Marius ne veut plus rien entendre.
Il faudra l’intervention de monsieur papa, qui fera une petite pause dans son travail pour fabriquer le poisson avec nous, pour que mon grand accepte de s’asseoir avec nous.
C’est de plus en plus difficile de le faire participer.
Je sens que je perds son attention ces derniers jours.
C’est de plus en plus difficile pour lui.
Il ne l’exprime pas avec des mots, mais je ne vois que ça.


A midi, je suis tellement au bout du bout que c’est reste de quiche, chips et yaourt aux fruits.
Ouais, je joue pas à Cyril Lignac tous les jours dans ma cuisine.

Aujourd’hui, j’avais prévu d’avancer sur mon projet fou.
D’avancer plus on dira.
Je n’avais pas prévu de vous proposer un nouveau dessin à broder, mais la tentation a été trop forte.
Beaucoup trop forte.

Je me suis mise à dessiner et à broder, juste après manger...

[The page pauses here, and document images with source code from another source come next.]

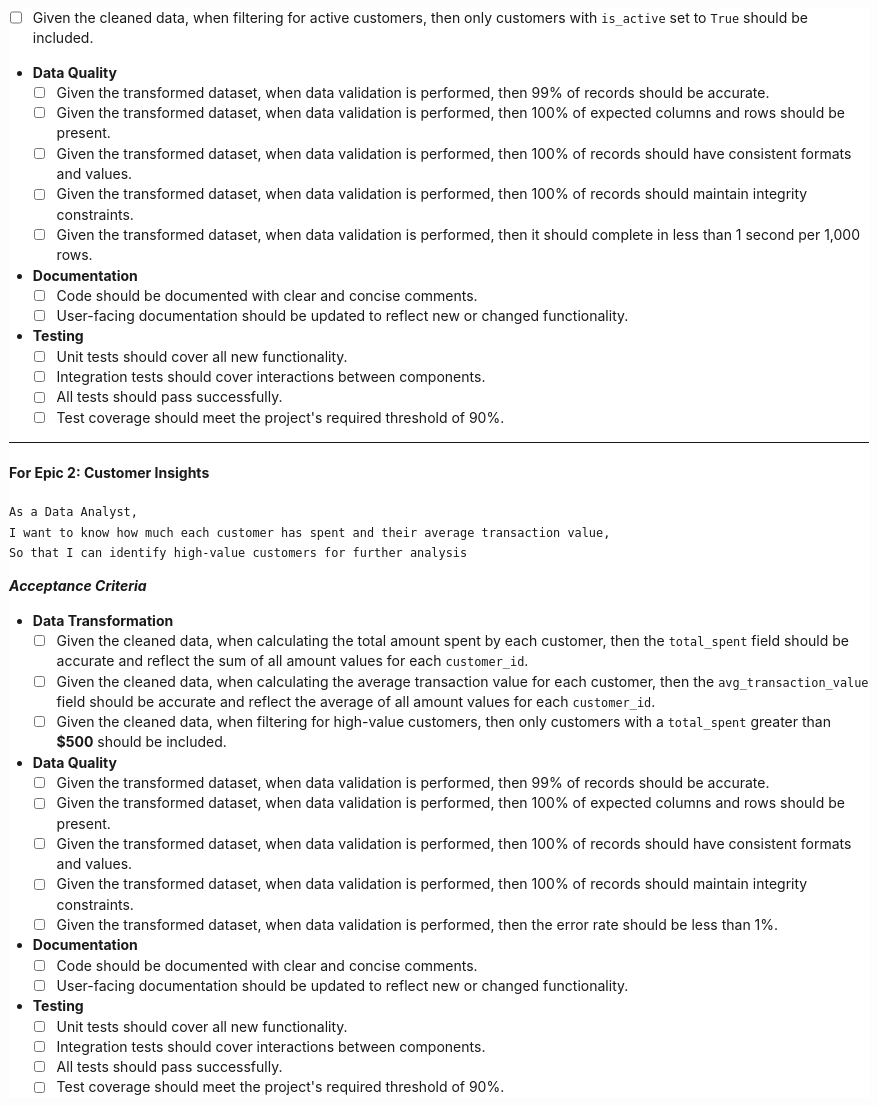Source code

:   - [ ] Given the cleaned data, when filtering for active customers, then only customers with `is_active` set to `True` should be included.
- **Data Quality**
  - [ ] Given the transformed dataset, when data validation is performed, then 99% of records should be accurate.
  - [ ] Given the transformed dataset, when data validation is performed, then 100% of expected columns and rows should be present.
  - [ ] Given the transformed dataset, when data validation is performed, then 100% of records should have consistent formats and values.
  - [ ] Given the transformed dataset, when data validation is performed, then 100% of records should maintain integrity constraints.
  - [ ] Given the transformed dataset, when data validation is performed, then it should complete in less than 1 second per 1,000 rows.
- **Documentation**
  - [ ] Code should be documented with clear and concise comments.
  - [ ] User-facing documentation should be updated to reflect new or changed functionality.
- **Testing**
  - [ ] Unit tests should cover all new functionality.
  - [ ] Integration tests should cover interactions between components.
  - [ ] All tests should pass successfully.
  - [ ] Test coverage should meet the project's required threshold of 90%.

---

#### For Epic 2: Customer Insights

```txt
As a Data Analyst,  
I want to know how much each customer has spent and their average transaction value,  
So that I can identify high-value customers for further analysis
```

***Acceptance Criteria***

- **Data Transformation**
  - [ ] Given the cleaned data, when calculating the total amount spent by each customer, then the `total_spent` field should be accurate and reflect the sum of all amount values for each `customer_id`.
  - [ ] Given the cleaned data, when calculating the average transaction value for each customer, then the `avg_transaction_value` field should be accurate and reflect the average of all amount values for each `customer_id`.
  - [ ] Given the cleaned data, when filtering for high-value customers, then only customers with a `total_spent` greater than **$500** should be included.
- **Data Quality**
  - [ ] Given the transformed dataset, when data validation is performed, then 99% of records should be accurate.
  - [ ] Given the transformed dataset, when data validation is performed, then 100% of expected columns and rows should be present.
  - [ ] Given the transformed dataset, when data validation is performed, then 100% of records should have consistent formats and values.
  - [ ] Given the transformed dataset, when data validation is performed, then 100% of records should maintain integrity constraints.
  - [ ] Given the transformed dataset, when data validation is performed, then the error rate should be less than 1%.
- **Documentation**
  - [ ] Code should be documented with clear and concise comments.
  - [ ] User-facing documentation should be updated to reflect new or changed functionality.
- **Testing**
  - [ ] Unit tests should cover all new functionality.
  - [ ] Integration tests should cover interactions between components.
  - [ ] All tests should pass successfully.
  - [ ] Test coverage should meet the project's required threshold of 90%.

Ceux qui suivent l’ont déjà vu, mais si vous voulez broder un poisson donc, c’est par ici.

J’ai de plus en plus mal au dos, et j’ai l’impression d’avoir un poids sur la poitrine.
Sensation étrange.
Je vérifie ma température, juste au cas ou.
Je n’ai pas de fièvre.
J’espère que ce n’est que le résultat d’une mauvaise position.
Ou de la peur peut être.
Que ce ne sont que des petits maux de tous les jours qui passeront vite.

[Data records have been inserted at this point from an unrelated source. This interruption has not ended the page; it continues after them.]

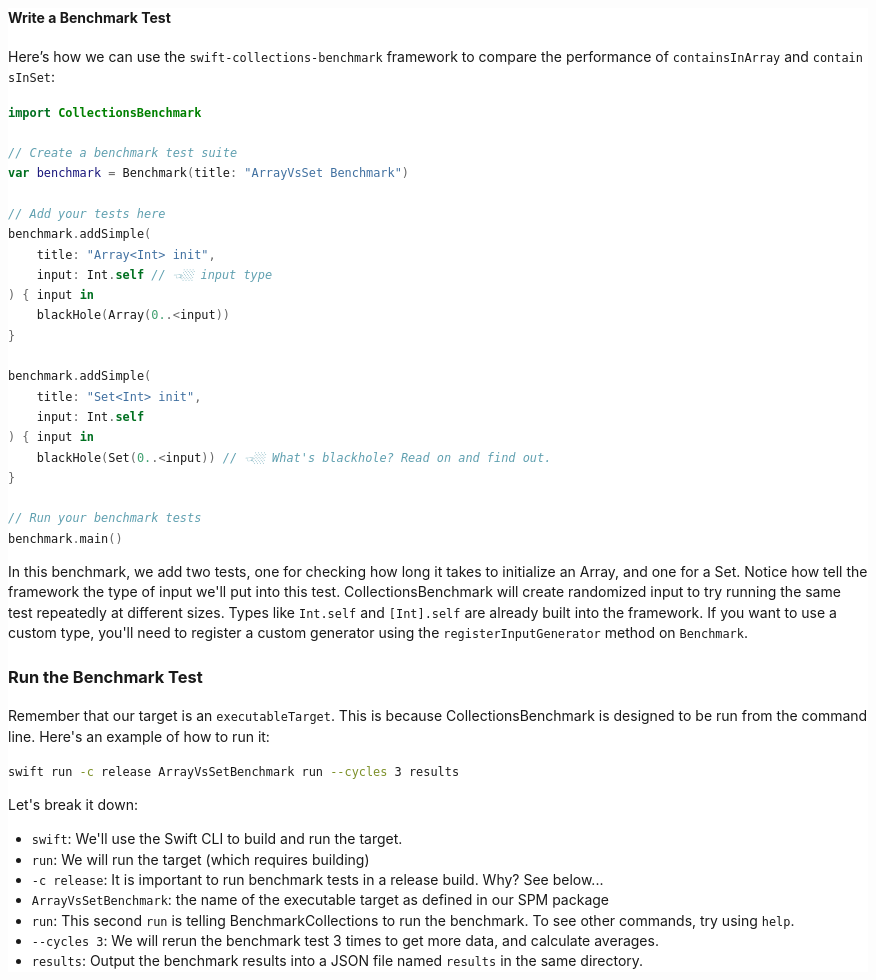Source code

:#### Write a Benchmark Test

Here’s how we can use the `swift-collections-benchmark` framework to compare the performance of `containsInArray` and `containsInSet`:

```swift
import CollectionsBenchmark

// Create a benchmark test suite
var benchmark = Benchmark(title: "ArrayVsSet Benchmark")

// Add your tests here
benchmark.addSimple(
    title: "Array<Int> init",
    input: Int.self // 👈🏼 input type
) { input in
    blackHole(Array(0..<input))
}

benchmark.addSimple(
    title: "Set<Int> init",
    input: Int.self
) { input in
    blackHole(Set(0..<input)) // 👈🏼 What's blackhole? Read on and find out.
}

// Run your benchmark tests
benchmark.main()
```

In this benchmark, we add two tests, one for checking how long it takes to initialize an Array, and one for a Set. Notice how tell the framework the type of input we'll put into this test. CollectionsBenchmark will create randomized input to try running the same test repeatedly at different sizes. Types like `Int.self` and `[Int].self` are already built into the framework. If you want to use a custom type, you'll need to register a custom generator using the `registerInputGenerator` method on `Benchmark`. 

### Run the Benchmark Test

Remember that our target is an `executableTarget`. This is because CollectionsBenchmark is designed to be run from the command line. Here's an example of how to run it: 

```zsh
swift run -c release ArrayVsSetBenchmark run --cycles 3 results
```

Let's break it down: 
- `swift`: We'll use the Swift CLI to build and run the target. 
- `run`: We will run the target (which requires building)
- `-c release`: It is important to run benchmark tests in a release build. Why? See below...
- `ArrayVsSetBenchmark`: the name of the executable target as defined in our SPM package
- `run`: This second `run` is telling BenchmarkCollections to run the benchmark. To see other commands, try using `help`. 
- `--cycles 3`: We will rerun the benchmark test 3 times to get more data, and calculate averages. 
- `results`: Output the benchmark results into a JSON file named `results` in the same directory.


[^2]: Benchmark Testing is actually a subset of Performance Testing, not a separate category. 
[^1]: I'm certain that there are subtle nuances to this table which are missing. The purpose of this table is not to be perfectly academically accurate. The purpose is to compare Benchmark Testing to other forms of testing, which engineers are likely already familiar with, so that they can orient themselves, and understand the purpose of Benchmark Testing. 
[^3]: Strangely, it seems that `array.insert(num, at: 0)` actually performs faster than the other insertion methods until we reach about 2,000 items. Then it performs exponentially slower.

Demain et vendredi, mon mari doit retourner au bureau.
C’est son tour d’être présent.
C’est l’enfer dans ma tête.
J’angoisse et ça me fait peur pour l’après.
Suis je en train de m’habituer confortablement à tout ça?
A l’avoir dans la pièce à côté...
En sécurité...
Très probablement...
J’y penserai plus tard...

 Après la sieste, on file prendre l’air sur le balcon.
Il fait froid mais le soleil brille.
Je regarde mes chevelus jouer avec leur père.
Je bois doucement mon café chaud en tentant de me détendre.

Mais c’est sans compter sur mon cerveau qui me rappelle que je dois encore ramasser le linge, étendre une machine, en lancer une autre et passer un coup de serpillère parce qu’on a un peu laissé s’accumuler pour ne rien vous cacher.

20h, l’heure des applaudissements.
Ce soir il y a moins de bruit, moins de voisins aux fenêtres.
Mais c’est sans compter sur le jeune homme d’en face, confiné avec ses parents on dirait, qui donne de la voix pour faire sortir tout le monde.
Quelques minutes après c’est la cacophonie joyeuse habituelle.
La future maman au maracas vert est là, ses voisins de droite sortent aussi cymbales et tambourin à la mains.
Ca dure plus de 10 minutes ce soir.
Et quand les bruits s’estompent, une dame de l’immeuble d’en face nous fait des signes et nous hurle « courage! ».

J’ai toujours le corps douloureux mais mon coeur lui est regonflé à bloc.